References: https://floower.io/
In touch
InTouch enables people who are separated by distance to interact with each other “physically” through force-feedback technology. Rollers on one side behave as though they are physically linked to rollers on the other side. It uses touch as a media to let people feel the presence of others and support interpersonal communication.
References:
https://tangible.media.mit.edu/project/intouch/
“The Design and Implementation of inTouch, A Distributed, Haptic Communication System”
Approach
Floower gave us idea that we can use this model to realize more meaningful and useful functions. We decided to apply the artificial flower to a new scenario, using it to present user's focusing time and passing it to another user, enabling interactions between them. We created a model and built a mechanical flower using 3d printing. The following is the concept sketch.
Process
Once we decided to make a mechanical flower inspired by the arduino project by circuit.io (see acknowledgements section) , the design process began with testing different linkage lengths in Solidworks sketches to get the range of motion we wanted, and then printing a 2D slice of the petal linkage to test the motion, range differences compared to the model, tolerances between printed pieces, and tolerances with the steel pins. All the parts were designed from scratch, with an extra layer of larger petals added on the outside. A spring taken from a broken pen was used to have the mechanism function like a single-acting piston, as we knew we would want the flower to be triggered via a string pull from the base, to allow for a stem that was any length/shape. As we knew we would want the flower to light up at some point, natural PLA was chosen for our printing material, with infill reduced wherever possible to increase transparency and diffuse light.

**TASK REQUIREMENTS:**
A – Can you update the flower project text, starting with "References: https://floower.io/" and going on through "support interpersonal communication.", with "force-feedback technology" swapped for "haptic technology"?
B – Do these statements agree with the flower project text? Answer yes or no for each, quoting the deciding words. (i) Every part of the mechanical flower was designed from scratch. (ii) Black PLA was chosen as the printing material. (iii) The spring in the mechanism came from a broken pen.
C – Can you proceed with the flower project text from where it stops?

**COLLECTED DATA:**
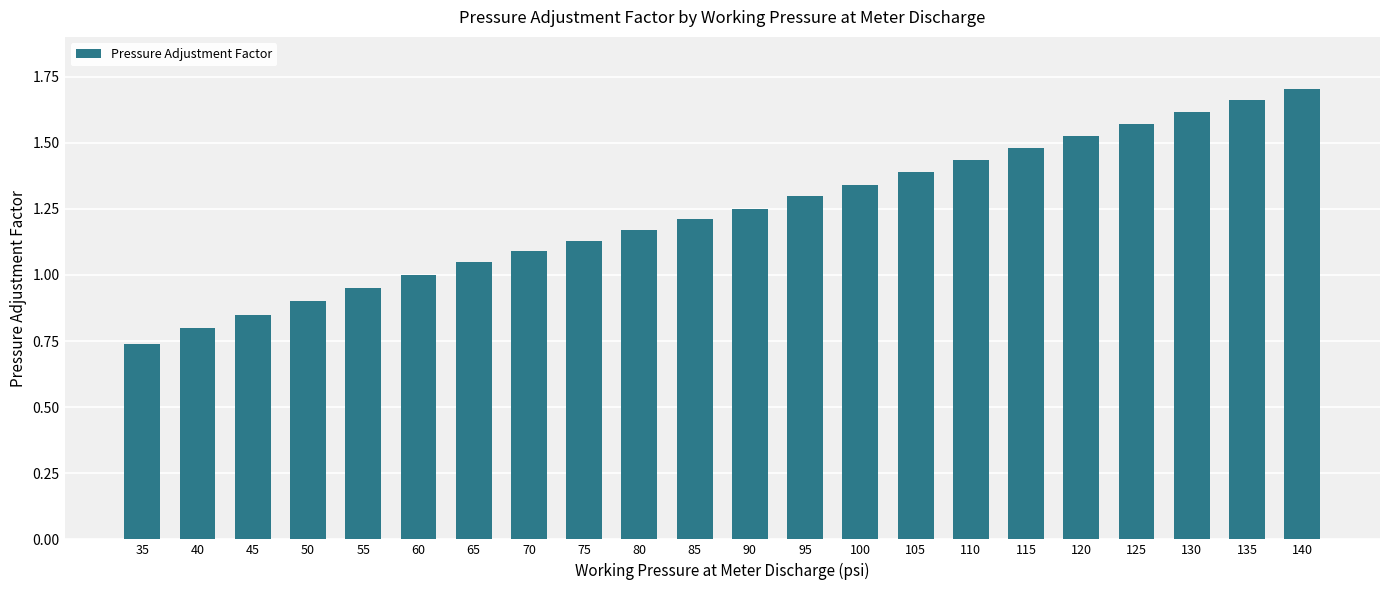

The chart shows a value of 1.2 at 85. True or false?

True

**RESPONSES TO THE TASKS:**
A –
References: https://floower.io/
In touch
InTouch enables people who are separated by distance to interact with each other “physically” through haptic technology. Rollers on one side behave as though they are physically linked to rollers on the other side. It uses touch as a media to let people feel the presence of others and support interpersonal communication.

B –
(i) Yes: "All the parts were designed from scratch"
(ii) No: "natural PLA was chosen for our printing material"
(iii) Yes: "A spring taken from a broken pen was used"

C –
Once enough adjustments were made for the 2D prototype to work well enough, full petals replaced the 2D test slices, and the entire mechanism was mounted on a white straw to act as the stem. A single Flora RGB Smart Neopixel was mounted within the flower, and the flower adapter to the straw was designed to allow the 3 wires from the neopixel to feed from outside into the straw. Unfortunately since the mechanism wasn't designed with housing wires in mind, required some glue, and took a lot of time to assemble, the center pieces weren't replaced with ones with holes, so the 3 wires are still exposed a bit on the outside of the flower.
With the flower was complete, we began making a breakout board for the argon as we knew a breadboard was a little too big for the footprint we wanted the base of the pot to have. The breakout board has a single row of female headers for all of the GPIO pins, as well as a power/ground row of headers, with the ground pins soldered on the back, along with the power and ground wires for the dc barrel plug adapter.
Afterwards, a platform was designed to mount the servo vertically so that the wire to actuate the flower could be centered in the pot while allowing the servo to fit within the footprint, and a neopixel ring holder was designed to mount on top of the servo to illuminate the walls of the flowerpot. We picked a decently large servo rather than using a microservo in case the friction between all the links of all 12 petals was too much for them to hold, and because we didn't want to make the servo work to burn out from working too hard as the closing state of the flower is the default, and requires constant actuation of the servo.
With the servo mounted, some spacers were used to space the top plate above the neopixel ring using 8 sets of long M3 bolts, with a lot of weight relief cut into it to reduce printing time. When attaching the flower to the straw and top plate, the fishing wire had a hard time passing through the straw, so nuts and bolts were used as weights to allow it to fall through the straw, before being removed after the neopixel wires were passed through as well. The wire was wrapped around two screws on the servo horn to allow the string to be pulled down when the servo was actuated, and hot glue was used to hold down the neopixel ring, some of the wires, and the dc barrel plug adapter to ensure that they wouldn't move much.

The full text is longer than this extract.